In your struggle against sin you have not yet resisted to the point of shedding your blood. Hebrews 12:4
You may not see anything wrong with this. We want to be happy and we try to avoid being unhappy – what is unnatural or wrong about that? In fact, you may wonder, what could be more natural?
And yet Christ calls us to something different. In the Gospels, Jesus often told his followers to practice lifestyles of self-denial and self-sacrifice, naming servant-hood and martyrdom as his highest ideals. He called them to give up themselves for his sake. To put it bluntly, he demanded that they give up happiness for holiness.
Holiness is an unwelcome word to many people. It tends to conjure up images of obnoxiously religious people who think they deserve life’s gold medal because of their self-discipline; or, worse, infuriating hypocrites who harshly demand certain behaviors from others while failing to live up to their own sermonizing. Holiness means neither of these things, and Jesus hated these imitations of holiness even more than we do.
Holiness, simply defined, means to be consecrated and set apart for God. Lived out, it means submitting one’s will to the will of God: learning to love what God loves, hate what God hates, and measure all things in this world by his Word. It looks like purity of heart, mind, soul, and body; humility and the reverential fear of God; mercy, patience, and love toward all people; perpetual prayer and communion with God. Holiness is Jesus’ upward call for the people who love him.

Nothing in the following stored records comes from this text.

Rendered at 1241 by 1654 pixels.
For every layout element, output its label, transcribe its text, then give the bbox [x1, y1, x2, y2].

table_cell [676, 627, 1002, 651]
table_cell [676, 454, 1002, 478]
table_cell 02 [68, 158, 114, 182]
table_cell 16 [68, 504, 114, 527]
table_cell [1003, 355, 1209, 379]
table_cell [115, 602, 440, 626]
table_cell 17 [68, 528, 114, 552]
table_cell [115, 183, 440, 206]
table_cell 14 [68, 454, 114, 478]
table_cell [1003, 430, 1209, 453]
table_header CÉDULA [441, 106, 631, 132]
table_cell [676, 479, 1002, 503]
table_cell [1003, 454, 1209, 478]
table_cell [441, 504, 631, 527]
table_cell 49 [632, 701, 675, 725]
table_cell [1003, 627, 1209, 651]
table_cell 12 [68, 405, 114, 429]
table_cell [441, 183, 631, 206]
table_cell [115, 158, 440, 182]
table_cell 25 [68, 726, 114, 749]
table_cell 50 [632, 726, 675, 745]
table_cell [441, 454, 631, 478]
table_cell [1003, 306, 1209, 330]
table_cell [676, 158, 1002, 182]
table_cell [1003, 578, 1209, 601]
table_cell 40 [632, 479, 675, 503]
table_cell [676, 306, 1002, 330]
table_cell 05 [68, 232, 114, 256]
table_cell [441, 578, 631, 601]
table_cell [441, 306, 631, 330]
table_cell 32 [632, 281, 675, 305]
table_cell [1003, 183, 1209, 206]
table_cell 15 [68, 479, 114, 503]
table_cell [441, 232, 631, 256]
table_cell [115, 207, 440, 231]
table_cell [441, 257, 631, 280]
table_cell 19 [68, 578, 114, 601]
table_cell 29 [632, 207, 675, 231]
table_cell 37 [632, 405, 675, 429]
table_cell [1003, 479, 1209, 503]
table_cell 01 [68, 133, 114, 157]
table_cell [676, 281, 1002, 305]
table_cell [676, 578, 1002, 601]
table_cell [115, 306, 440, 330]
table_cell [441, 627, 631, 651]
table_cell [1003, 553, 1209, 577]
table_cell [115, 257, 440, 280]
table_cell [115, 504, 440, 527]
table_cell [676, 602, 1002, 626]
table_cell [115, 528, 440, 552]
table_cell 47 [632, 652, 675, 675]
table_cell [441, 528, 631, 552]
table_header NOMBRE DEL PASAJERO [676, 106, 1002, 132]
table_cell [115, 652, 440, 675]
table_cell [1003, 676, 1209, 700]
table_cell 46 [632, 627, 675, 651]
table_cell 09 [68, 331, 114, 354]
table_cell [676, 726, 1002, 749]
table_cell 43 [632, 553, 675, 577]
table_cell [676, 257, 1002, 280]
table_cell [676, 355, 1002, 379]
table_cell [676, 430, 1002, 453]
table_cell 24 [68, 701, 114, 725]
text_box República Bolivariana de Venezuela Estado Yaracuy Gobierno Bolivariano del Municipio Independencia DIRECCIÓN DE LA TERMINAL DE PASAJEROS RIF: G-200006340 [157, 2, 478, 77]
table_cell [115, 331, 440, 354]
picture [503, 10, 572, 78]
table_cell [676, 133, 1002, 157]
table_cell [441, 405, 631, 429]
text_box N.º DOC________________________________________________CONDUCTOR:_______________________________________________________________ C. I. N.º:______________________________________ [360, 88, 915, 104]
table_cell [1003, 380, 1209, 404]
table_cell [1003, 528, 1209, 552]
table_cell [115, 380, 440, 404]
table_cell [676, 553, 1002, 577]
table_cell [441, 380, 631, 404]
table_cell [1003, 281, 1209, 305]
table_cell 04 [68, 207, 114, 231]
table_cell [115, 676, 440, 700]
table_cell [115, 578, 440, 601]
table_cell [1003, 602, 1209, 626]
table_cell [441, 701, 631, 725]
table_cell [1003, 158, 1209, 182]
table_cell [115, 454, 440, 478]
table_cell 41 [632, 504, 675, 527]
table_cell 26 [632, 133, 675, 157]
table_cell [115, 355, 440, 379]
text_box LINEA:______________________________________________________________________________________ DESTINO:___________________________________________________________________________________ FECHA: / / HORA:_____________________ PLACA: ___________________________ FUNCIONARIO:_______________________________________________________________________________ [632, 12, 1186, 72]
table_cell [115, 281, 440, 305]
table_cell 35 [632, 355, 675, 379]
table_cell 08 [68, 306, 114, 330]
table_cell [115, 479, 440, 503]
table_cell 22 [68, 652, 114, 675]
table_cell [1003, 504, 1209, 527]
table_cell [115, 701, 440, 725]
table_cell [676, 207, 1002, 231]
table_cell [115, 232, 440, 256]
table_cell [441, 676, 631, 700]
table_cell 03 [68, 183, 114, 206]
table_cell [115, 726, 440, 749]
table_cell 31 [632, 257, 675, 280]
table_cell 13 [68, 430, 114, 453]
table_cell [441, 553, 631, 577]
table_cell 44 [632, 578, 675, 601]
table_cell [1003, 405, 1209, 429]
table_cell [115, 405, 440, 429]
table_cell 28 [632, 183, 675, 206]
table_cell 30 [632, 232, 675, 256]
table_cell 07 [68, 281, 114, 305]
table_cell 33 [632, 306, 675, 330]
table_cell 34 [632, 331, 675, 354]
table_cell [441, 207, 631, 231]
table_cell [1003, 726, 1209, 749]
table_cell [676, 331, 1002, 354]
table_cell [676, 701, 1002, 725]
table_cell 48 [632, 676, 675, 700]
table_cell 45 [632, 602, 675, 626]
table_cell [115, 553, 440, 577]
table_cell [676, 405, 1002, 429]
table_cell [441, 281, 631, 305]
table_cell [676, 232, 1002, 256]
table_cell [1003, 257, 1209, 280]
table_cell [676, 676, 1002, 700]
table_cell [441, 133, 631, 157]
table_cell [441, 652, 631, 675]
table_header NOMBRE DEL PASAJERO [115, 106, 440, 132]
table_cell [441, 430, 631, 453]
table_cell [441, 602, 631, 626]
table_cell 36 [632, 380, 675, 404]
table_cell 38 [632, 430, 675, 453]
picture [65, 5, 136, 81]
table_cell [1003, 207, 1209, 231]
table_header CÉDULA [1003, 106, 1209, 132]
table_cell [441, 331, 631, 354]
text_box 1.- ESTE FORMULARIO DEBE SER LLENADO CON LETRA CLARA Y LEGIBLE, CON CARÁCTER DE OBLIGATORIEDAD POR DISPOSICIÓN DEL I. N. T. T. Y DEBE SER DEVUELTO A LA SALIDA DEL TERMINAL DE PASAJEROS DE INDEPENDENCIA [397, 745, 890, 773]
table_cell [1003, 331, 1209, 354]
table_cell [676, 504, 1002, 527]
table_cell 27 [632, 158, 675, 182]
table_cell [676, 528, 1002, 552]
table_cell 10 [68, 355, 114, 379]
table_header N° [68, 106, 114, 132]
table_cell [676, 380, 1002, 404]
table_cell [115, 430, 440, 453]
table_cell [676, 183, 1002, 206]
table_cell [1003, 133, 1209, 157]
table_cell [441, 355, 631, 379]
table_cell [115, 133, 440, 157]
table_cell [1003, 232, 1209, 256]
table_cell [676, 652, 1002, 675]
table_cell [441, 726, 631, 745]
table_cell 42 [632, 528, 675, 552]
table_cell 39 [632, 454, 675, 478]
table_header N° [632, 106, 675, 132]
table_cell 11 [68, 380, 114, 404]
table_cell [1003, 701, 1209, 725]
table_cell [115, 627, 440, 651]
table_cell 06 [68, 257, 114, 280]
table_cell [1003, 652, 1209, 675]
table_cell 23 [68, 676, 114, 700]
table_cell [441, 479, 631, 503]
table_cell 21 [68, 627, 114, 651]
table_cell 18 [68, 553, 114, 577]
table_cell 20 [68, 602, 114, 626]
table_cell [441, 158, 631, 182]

“When Christ calls a man, He bids him come and die.” -Dietrich Bonhoeffer
With holiness as the greatest goal of our lives, offenses against it are the greatest calamities – rather than offenses against our happiness. The sin in my own heart is my new archenemy, not the inconveniences, or even the evils, of this world that disturb my life. Evil from without is an enemy, and it can be a terrible one, indeed; but evil from within is a greater enemy still.
Jesus shines a new light on our suffering. With holiness as the chief goal and sin as the chief enemy, a person begins to understand – albeit just barely – what the apostles meant when they wrote of rejoicing at the chance to suffer more for Christ.
Then [after being beaten and threatened] [the apostles] left the presence of the council, rejoicing that they were counted worthy to suffer dishonor for the name. Acts 5:41
Now I [Paul] rejoice in my sufferings for your sake, and in my flesh I am filling up what is lacking in Christ’s afflictions for the sake of his body, that is, the church… Colossians 1:24
Now, we are not slaves to the insatiable demands of God’s law, his perfect standard of moral and spiritual conduct. “We are released from the law, having died to that which held us captive, so that we serve in the new way of the Spirit and not in the old way of the written code” (Romans 7:6). Nor are we slaves to condemning consciences. “Let us draw near with a true heart in full assurance of faith, with our hearts sprinkled clean from an evil conscience and our bodies washed with pure water” (Hebrews 10:22). We are – really, truly, more than the world can ever understand – free.
We must understand, though, that the great part of our spiritual liberation, received only from God, is that utter self-absorption is no longer our only option. We are wonderfully free to no longer think about ourselves 24-7, and perpetually obsess about our own happiness. Holiness comes from turning out and looking up:
And we all, with unveiled face, beholding the glory of the Lord, are being transformed into the same image from one degree of glory to another. 2 Corinthians 3:18
There is a dirty little secret the world neglects to tell us. If your greatest struggle is against unhappiness – if happiness is your highest goal – you will lose. You cannot get happiness by aiming at it.
You can, however, get joy by aiming at God. And when sin is your enemy, when your greatest struggle is against the unholiness inside you, you can triumph o’er your foe with “sword of the Spirit” (Ephesians 6:17). The battle is brutal. The watch is long. The struggle continues. But the victory is glorious.